By Elena Fabrichnaya
MOSCOW (Reuters) – Russia will start buying yuan on the currency market next year if oil and gas revenues meet expectations, two sources said, opening a new front in an accelerating dedollarisation drive designed to reduce its dependency on Western finance.
Western sanctions on Moscow over its actions in Ukraine have curbed its use of and access to dollars and euros, and the Chinese currency’s role in Russia’s economy is growing fast.
Daily yuan-rouble trading volumes on the Moscow Exchange are already exceeding dollar-rouble trades on some days, according to Refinitiv data, a trend set be to accentuated in 2023 as an oil embargo and price cap squeeze Russia’s traditional export routes.
Russia stopped intervening on the FX market in February due to restrictions imposed on its use of foreign exchange reserves after it sent tens of thousands of troops into Ukraine.
Interventions will resume next year in yuan, the two sources told Reuters, provided that revenues from oil and gas exports exceed 8 trillion roubles as set out in budget plans.
“The central bank can currently now buy yuan,” a banking source close to monetary authorities told Reuters. But the bank would not do so while the government continued, as now, to spend its oil and gas revenues.
“(However), if next year budget revenues from the export of oil and gas exceed 8 trillion roubles, then the central bank will buy yuan,” that source added.

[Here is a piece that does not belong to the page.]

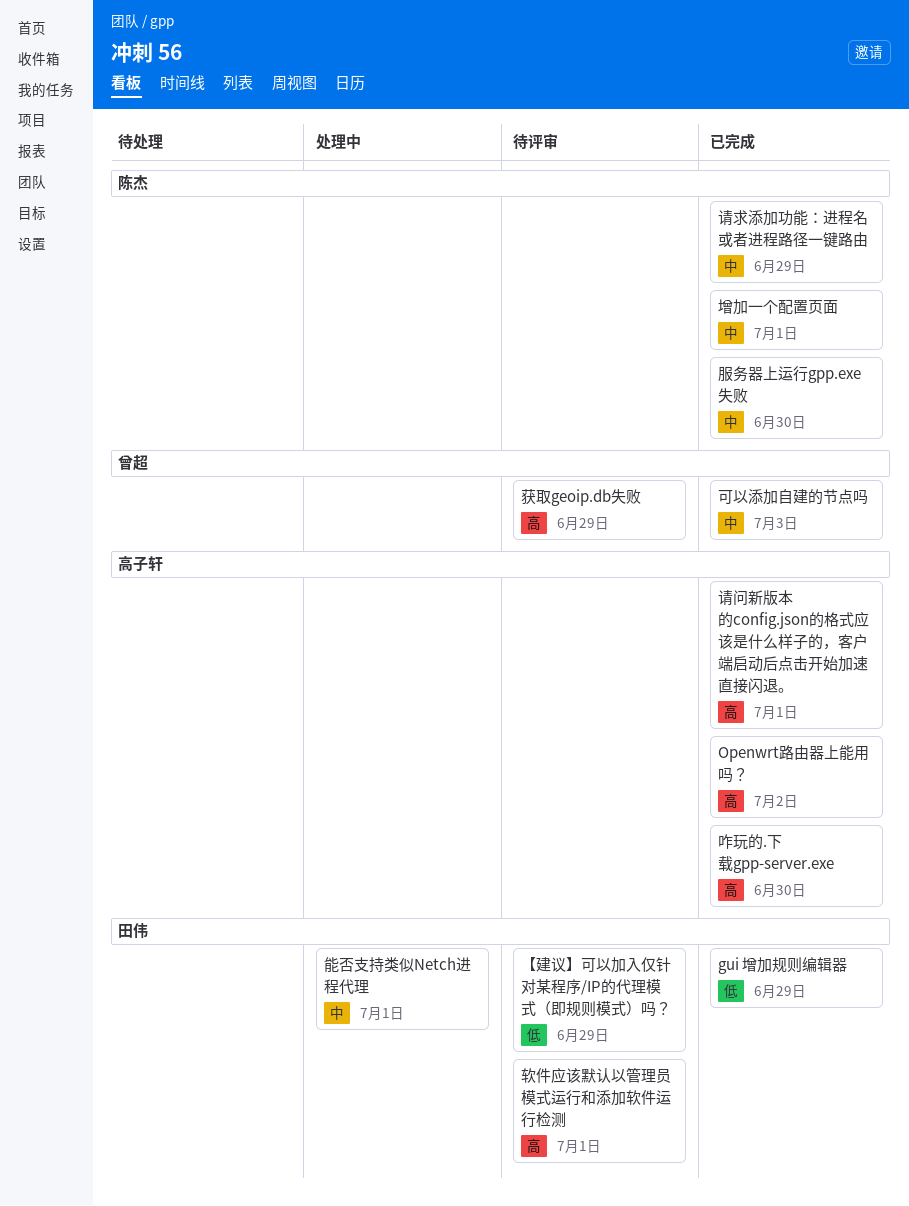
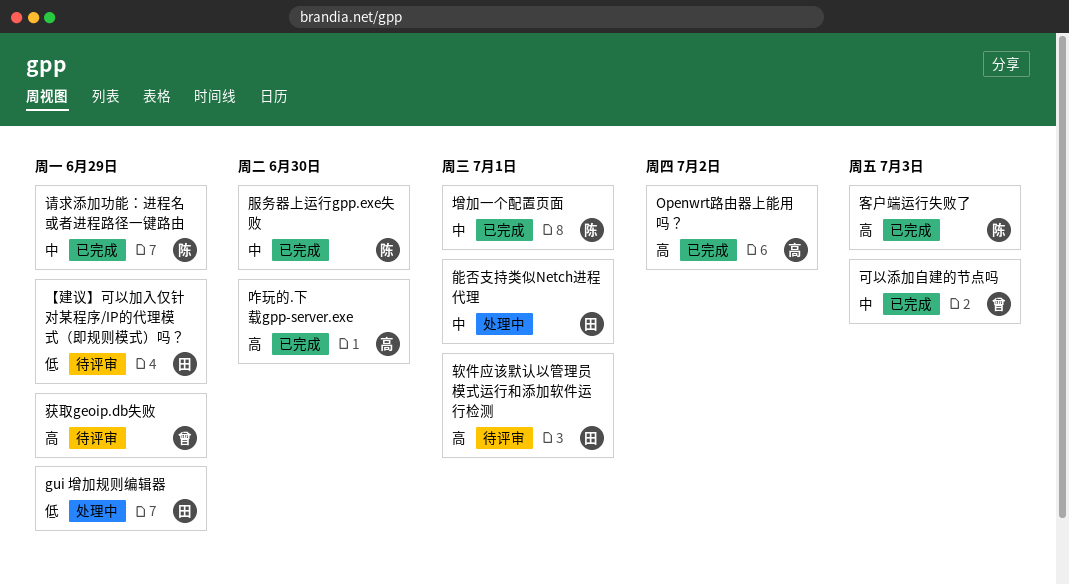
gui 增加规则编辑器, status: 已完成 -> 处理中
客户端运行失败了: none -> present
请问新版本的config.json的格式应该是什么样子的，客户端启动后点击开始加速直接闪退。: present -> none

Under the budget rule, designed to replenish state reserves, oil and gas revenues above that figure are currently directed to the National Wealth Fund (NWF), which Finance Minister Anton Siluanov has said is equivalent to oil prices of $62-63 a barrel.
The central bank and finance ministry did not respond to requests for comment.
Russia has for years adopted conservative fiscal policies and sought to run budget surpluses, but is on course for a deficit of 2% of GDP this year as Moscow ramps up spending to finance its military campaign in Ukraine.
Siluanov’s ministry expects 900 billion roubles in additional hydrocarbon revenues next year, though analysts, wary of the impact of export restrictions, are sceptical.
‘FRIENDLY’ CURRENCY
A senior government source confirmed that FX interventions next year would be in yuan.
“We have a lot of friendly currencies. On the exchange, the Chinese yuan is the most traded currency, it is the friendliest currency so far,” the source said.
Russia considers countries that have not joined in with Western sanctions as “friendly”.
The banking source said the central bank’s operations with yuan would be protected from sanctions and freezing. Russian government assets worth around $300 billion have been frozen since the conflict in Ukraine began.
The government source said a decision about interventions within the framework of the budget rule was needed in order to start accumulating reserves, and as soon as authorities adopted the plan, it would be announced.
At the start of this year, the yuan accounted for 17.1% of Russia’s FX and gold reserves, the most recent available data. Central Bank Governor Elvira Nabiullina last week said Russia has sufficient funds in yuan and gold.
The yuan, or renminbi, has already enjoyed a dramatic acceleration into Russia’s markets and trade flows, with its share of the currency market reaching 48% in November, MOEX Group said last week, up from less than 1% at the start of the year.
Moscow Exchange, Russia’s largest bourse, will expand the range of yuan instruments it offers next year, changes the exchange’s head Yuri Denisov said would enable traders to hedge currency risk and increase yuan liquidity.